Here's yet another connection that seems pertinent: the axis mundi is embodied by the shaman in many cultures, and these shamans often achieve altered states of consciousness with the help of various substances in order to travel to other realms of reality. Remind you of someone? Musk is often "off his face" on ketamine, and has made multiple appearances on the Joe Rogan Experience podcast, where he has at times smoked a joint with Joe as they discuss issues of cultural and social import. The trope that we gain access to higher states of awareness or cosmic insights while on drugs is a common one in our culture, but whether valid or not (spoiler alert: it isn't valid in Musk's case, as he continues to spew various imbecilities while high, which makes it doubly embarrassing), the shamanistic theme is worth delving deeper into. But in ufology proper, might we be seeing the field don a more overtly shamanistic garb in the form of all this "psionics" talk that's again making the rounds, along with items like Steven Greer's CE5 Protocols? Terrance McKenna's ideas about the powers of psychedelics and their connections to UFOs are also called to mind and have been discussed in recent time within the UFO space.

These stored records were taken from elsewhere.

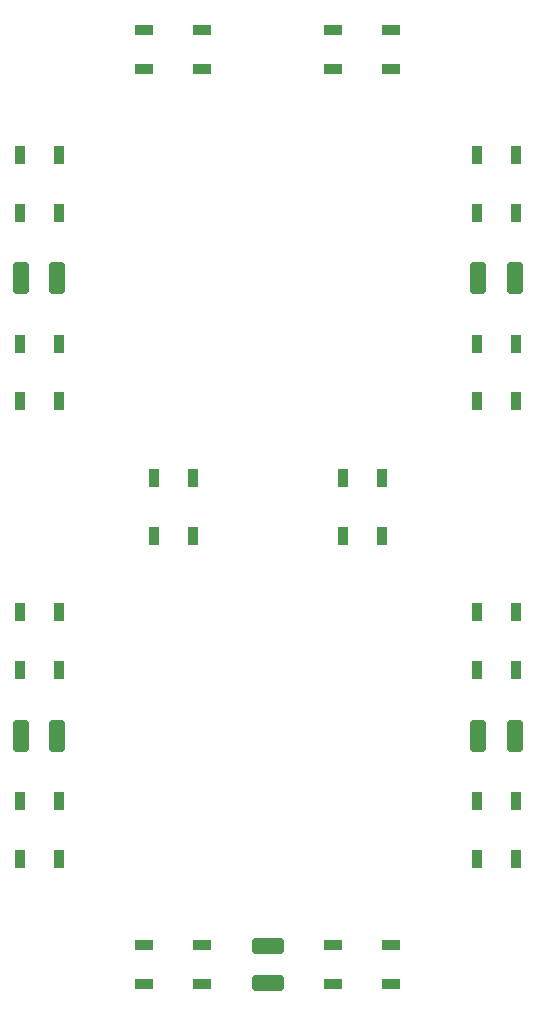
<source format=gtp>
G04 #@! TF.GenerationSoftware,KiCad,Pcbnew,7.0.2*
G04 #@! TF.CreationDate,2024-09-03T00:20:42+03:00*
G04 #@! TF.ProjectId,7seg,37736567-2e6b-4696-9361-645f70636258,rev?*
G04 #@! TF.SameCoordinates,Original*
G04 #@! TF.FileFunction,Paste,Top*
G04 #@! TF.FilePolarity,Positive*
%FSLAX46Y46*%
G04 Gerber Fmt 4.6, Leading zero omitted, Abs format (unit mm)*
G04 Created by KiCad (PCBNEW 7.0.2) date 2024-09-03 00:20:42*
%MOMM*%
%LPD*%
G01*
G04 APERTURE LIST*
G04 Aperture macros list*
%AMRoundRect*
0 Rectangle with rounded corners*
0 $1 Rounding radius*
0 $2 $3 $4 $5 $6 $7 $8 $9 X,Y pos of 4 corners*
0 Add a 4 corners polygon primitive as box body*
4,1,4,$2,$3,$4,$5,$6,$7,$8,$9,$2,$3,0*
0 Add four circle primitives for the rounded corners*
1,1,$1+$1,$2,$3*
1,1,$1+$1,$4,$5*
1,1,$1+$1,$6,$7*
1,1,$1+$1,$8,$9*
0 Add four rect primitives between the rounded corners*
20,1,$1+$1,$2,$3,$4,$5,0*
20,1,$1+$1,$4,$5,$6,$7,0*
20,1,$1+$1,$6,$7,$8,$9,0*
20,1,$1+$1,$8,$9,$2,$3,0*%
G04 Aperture macros list end*
%ADD10RoundRect,0.250000X0.412500X1.100000X-0.412500X1.100000X-0.412500X-1.100000X0.412500X-1.100000X0*%
%ADD11RoundRect,0.250000X-0.412500X-1.100000X0.412500X-1.100000X0.412500X1.100000X-0.412500X1.100000X0*%
%ADD12RoundRect,0.250000X1.100000X-0.412500X1.100000X0.412500X-1.100000X0.412500X-1.100000X-0.412500X0*%
%ADD13R,0.900000X1.500000*%
%ADD14R,1.500000X0.900000*%
G04 APERTURE END LIST*
D10*
X120937500Y-80624500D03*
X117812500Y-80624500D03*
X120937500Y-119375500D03*
X117812500Y-119375500D03*
D11*
X79062500Y-80624500D03*
X82187500Y-80624500D03*
D12*
X100000000Y-140312500D03*
X100000000Y-137187500D03*
D11*
X79062500Y-119375500D03*
X82187500Y-119375500D03*
D13*
X78975000Y-75077000D03*
X82275000Y-75077000D03*
X82275000Y-70177000D03*
X78975000Y-70177000D03*
X90353000Y-102450000D03*
X93653000Y-102450000D03*
X93653000Y-97550000D03*
X90353000Y-97550000D03*
D14*
X89553000Y-59600000D03*
X89553000Y-62900000D03*
X94453000Y-62900000D03*
X94453000Y-59600000D03*
D13*
X121025000Y-86172000D03*
X117725000Y-86172000D03*
X117725000Y-91072000D03*
X121025000Y-91072000D03*
D14*
X110447000Y-140400000D03*
X110447000Y-137100000D03*
X105547000Y-137100000D03*
X105547000Y-140400000D03*
D13*
X121025000Y-108928000D03*
X117725000Y-108928000D03*
X117725000Y-113828000D03*
X121025000Y-113828000D03*
X121025000Y-124923000D03*
X117725000Y-124923000D03*
X117725000Y-129823000D03*
X121025000Y-129823000D03*
X78975000Y-113828000D03*
X82275000Y-113828000D03*
X82275000Y-108928000D03*
X78975000Y-108928000D03*
D14*
X94453000Y-140400000D03*
X94453000Y-137100000D03*
X89553000Y-137100000D03*
X89553000Y-140400000D03*
D13*
X78975000Y-91072000D03*
X82275000Y-91072000D03*
X82275000Y-86172000D03*
X78975000Y-86172000D03*
X121025000Y-70177000D03*
X117725000Y-70177000D03*
X117725000Y-75077000D03*
X121025000Y-75077000D03*
X109647000Y-97550000D03*
X106347000Y-97550000D03*
X106347000Y-102450000D03*
X109647000Y-102450000D03*
D14*
X105547000Y-59600000D03*
X105547000Y-62900000D03*
X110447000Y-62900000D03*
X110447000Y-59600000D03*
D13*
X78975000Y-129823000D03*
X82275000Y-129823000D03*
X82275000Y-124923000D03*
X78975000Y-124923000D03*
M02*

</source>
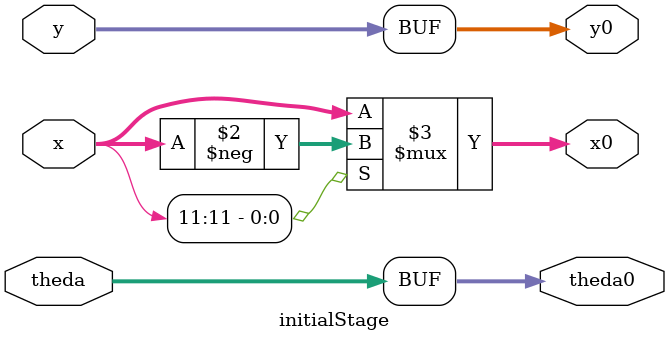
<source format=v>
`timescale 1ns / 1ps


module initialStage( x, y, theda, x0, y0, theda0 );
    input signed [11:0] x;
    input signed [11:0] y;
    input signed [11:0] theda;
    output signed [11:0] x0;
    output signed [11:0] y0;
    output signed [11:0] theda0;
    
    wire signed [11:0] x, y, theda;
    wire signed [11:0] x0, y0, theda0;
    
    assign x0 = (x[11]==1)? -x : x;
    assign y0 = y;
    assign theda0 = theda;
endmodule

</source>
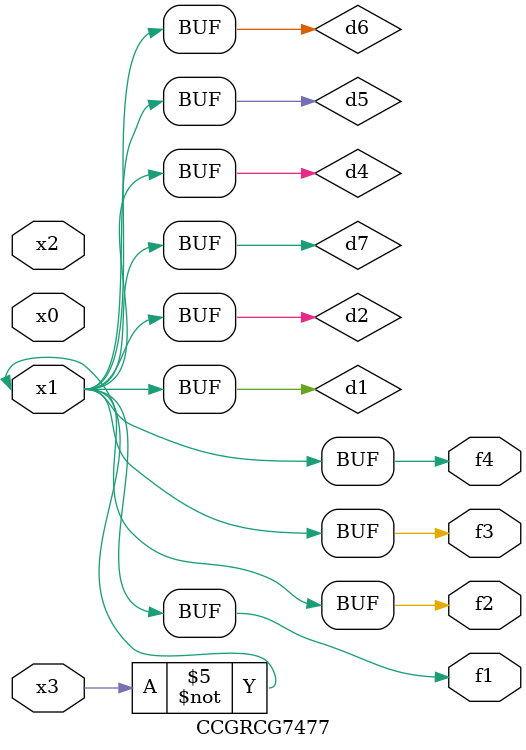
<source format=v>
module CCGRCG7477(
	input x0, x1, x2, x3,
	output f1, f2, f3, f4
);

	wire d1, d2, d3, d4, d5, d6, d7;

	not (d1, x3);
	buf (d2, x1);
	xnor (d3, d1, d2);
	nor (d4, d1);
	buf (d5, d1, d2);
	buf (d6, d4, d5);
	nand (d7, d4);
	assign f1 = d6;
	assign f2 = d7;
	assign f3 = d6;
	assign f4 = d6;
endmodule

</source>
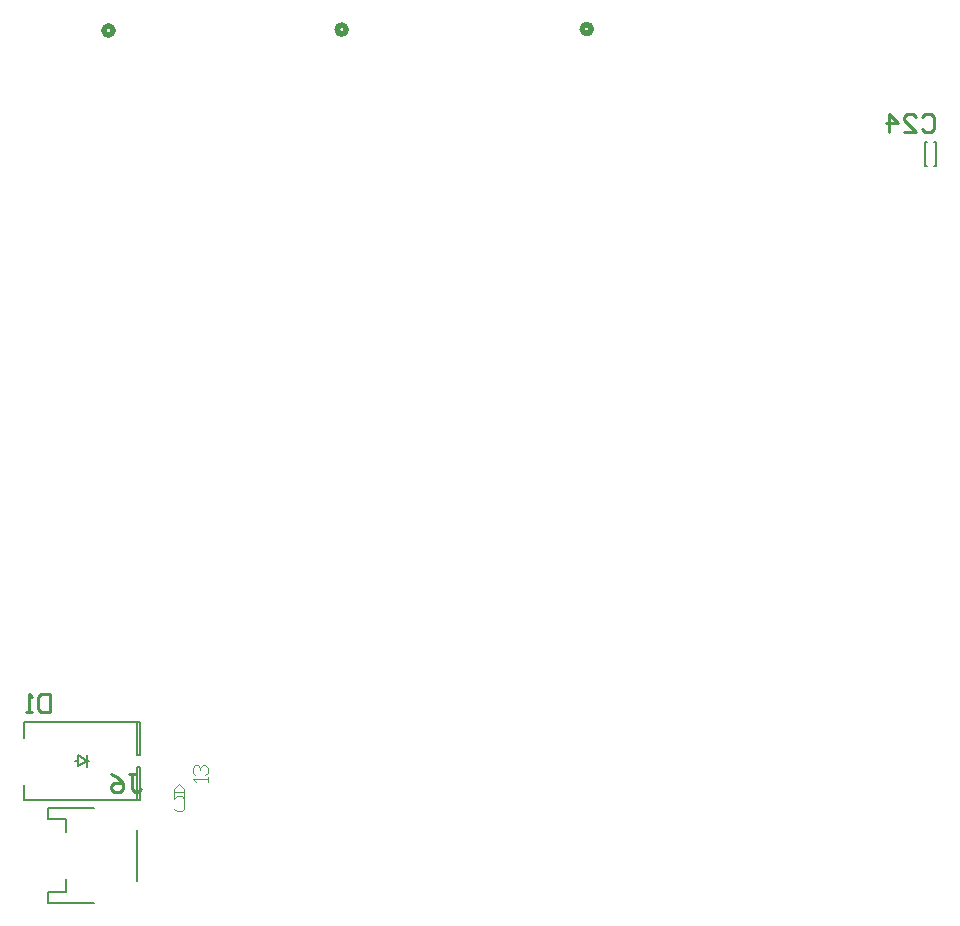
<source format=gbr>
G04*
G04 #@! TF.GenerationSoftware,Altium Limited,Altium Designer,24.4.1 (13)*
G04*
G04 Layer_Color=32896*
%FSLAX44Y44*%
%MOMM*%
G71*
G04*
G04 #@! TF.SameCoordinates,85F95AA7-1CD2-4A53-B858-D1680FFA15A6*
G04*
G04*
G04 #@! TF.FilePolarity,Positive*
G04*
G01*
G75*
%ADD10C,0.5080*%
%ADD12C,0.2000*%
%ADD14C,0.1500*%
%ADD16C,0.0762*%
%ADD17C,0.2540*%
D10*
X76750Y747500D02*
G03*
X76750Y747500I-3810J0D01*
G01*
X481750Y748698D02*
G03*
X481750Y748698I-3810J0D01*
G01*
X274250Y748250D02*
G03*
X274250Y748250I-3810J0D01*
G01*
D12*
X44500Y128750D02*
X47500D01*
X54500D02*
X56500D01*
X47500Y124750D02*
Y133750D01*
X54500Y128750D01*
X47500Y124750D02*
X54500Y128750D01*
Y123750D02*
Y133750D01*
X99500Y95750D02*
Y123750D01*
X97500D02*
X99500D01*
X97500Y95750D02*
Y123750D01*
Y133750D02*
Y161750D01*
Y133750D02*
X99500D01*
Y161750D01*
X1500Y148500D02*
Y161750D01*
Y95750D02*
Y109000D01*
Y161750D02*
X99500D01*
X1500Y95750D02*
X99500D01*
X21750Y89000D02*
X60750D01*
X21750Y80000D02*
Y89000D01*
Y80000D02*
X36750D01*
Y69000D02*
Y80000D01*
X21750Y9000D02*
X60750D01*
X21750D02*
Y18000D01*
X36750D01*
Y29000D01*
X96750Y27000D02*
Y71000D01*
D14*
X772000Y632750D02*
X774000D01*
Y652750D01*
X772000D02*
X774000D01*
X764000D02*
X766000D01*
X764000Y632750D02*
Y652750D01*
Y632750D02*
X766000D01*
D16*
X137000Y96750D02*
Y105214D01*
X132768Y109446D01*
X128536Y105214D01*
Y96750D01*
Y103098D01*
X137000D01*
X128536Y97080D02*
X130652Y99196D01*
X134884D01*
X137000Y97080D01*
Y88616D01*
X134884Y86500D01*
X130652D01*
X128536Y88616D01*
X157250Y111250D02*
Y115482D01*
Y113366D01*
X144554D01*
X146670Y111250D01*
X154750Y117050D02*
X156866Y119166D01*
Y123398D01*
X154750Y125514D01*
X152634D01*
X150518Y123398D01*
Y121282D01*
Y123398D01*
X148402Y125514D01*
X146286D01*
X144170Y123398D01*
Y119166D01*
X146286Y117050D01*
D17*
X90173Y117851D02*
X95252D01*
X92712D01*
Y105155D01*
X95252Y102616D01*
X97791D01*
X100330Y105155D01*
X74938Y117851D02*
X80017Y115312D01*
X85095Y110233D01*
Y105155D01*
X82556Y102616D01*
X77477D01*
X74938Y105155D01*
Y107694D01*
X77477Y110233D01*
X85095D01*
X23368Y185923D02*
Y170688D01*
X15750D01*
X13211Y173227D01*
Y183384D01*
X15750Y185923D01*
X23368D01*
X8133Y170688D02*
X3055D01*
X5594D01*
Y185923D01*
X8133Y183384D01*
X762003Y673858D02*
X764542Y676397D01*
X769621D01*
X772160Y673858D01*
Y663701D01*
X769621Y661162D01*
X764542D01*
X762003Y663701D01*
X746768Y661162D02*
X756925D01*
X746768Y671319D01*
Y673858D01*
X749307Y676397D01*
X754386D01*
X756925Y673858D01*
X734072Y661162D02*
Y676397D01*
X741690Y668780D01*
X731533D01*
M02*

</source>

It's always fun to come across yet another reference to psionics, as I did today in my copy of "GURPS Uplift: A Universe of Wolfing Terrans vs. Scheming Galactics based on the Award-Winning Novels by David Brin" (1990; Stefan Jones), a perfectly delightful supplement to the Brin series in which extraterrestrials genetically engineer or "uplift" members of other species to help them achieve a more comparable level of intelligence. Variants of this concept have become canonical within segments of ufology for decades. The Insectoid species that Eric Davis described to Representative Burlison might itself be an example, as these beings have at times been suggested to be overseers of the Greys, and the latter have often been thought of as automatons who lack full emotional lives. Bob Lazar, as part of the mythology he developed (plagiarized might be a better way to say it) for his own caper, mentioned that humans could be the result of genetic tampering of a simian ancestor, which is of course a common Ancient Astronauts theme. And of course, all of this gets back to the religious dimension at play: that the aliens come from on high and can furnish humanity with astonishing insights not only about our origins, but also our destiny. Lazar's story neatly combines the notion of aliens as technological angels (bearing a miraculous technology that, if mastered, would allow us to ascend to the heavens and explore currently unreachable domains of the cosmos), but as creators. So it would seem that even our friend, good old seedy Lazar, the "physicist" who invested in two brothels, who lied about this "master's degrees" and employment, and who claims to come at the alien question with a mindset devoted to the hard sciences, is still (perhaps unbeknownst to him) expressing a religious yearning through his story, if we're to adopt Ted Peters' lens.


Bob Lazar made reference to mentions of humans as "containers" in "briefing documents" that he supposedly read when he was being inducted into a secret reverse engineering program. Multiple possibilities from sci fi and UFO lore could have inspired this element of his story.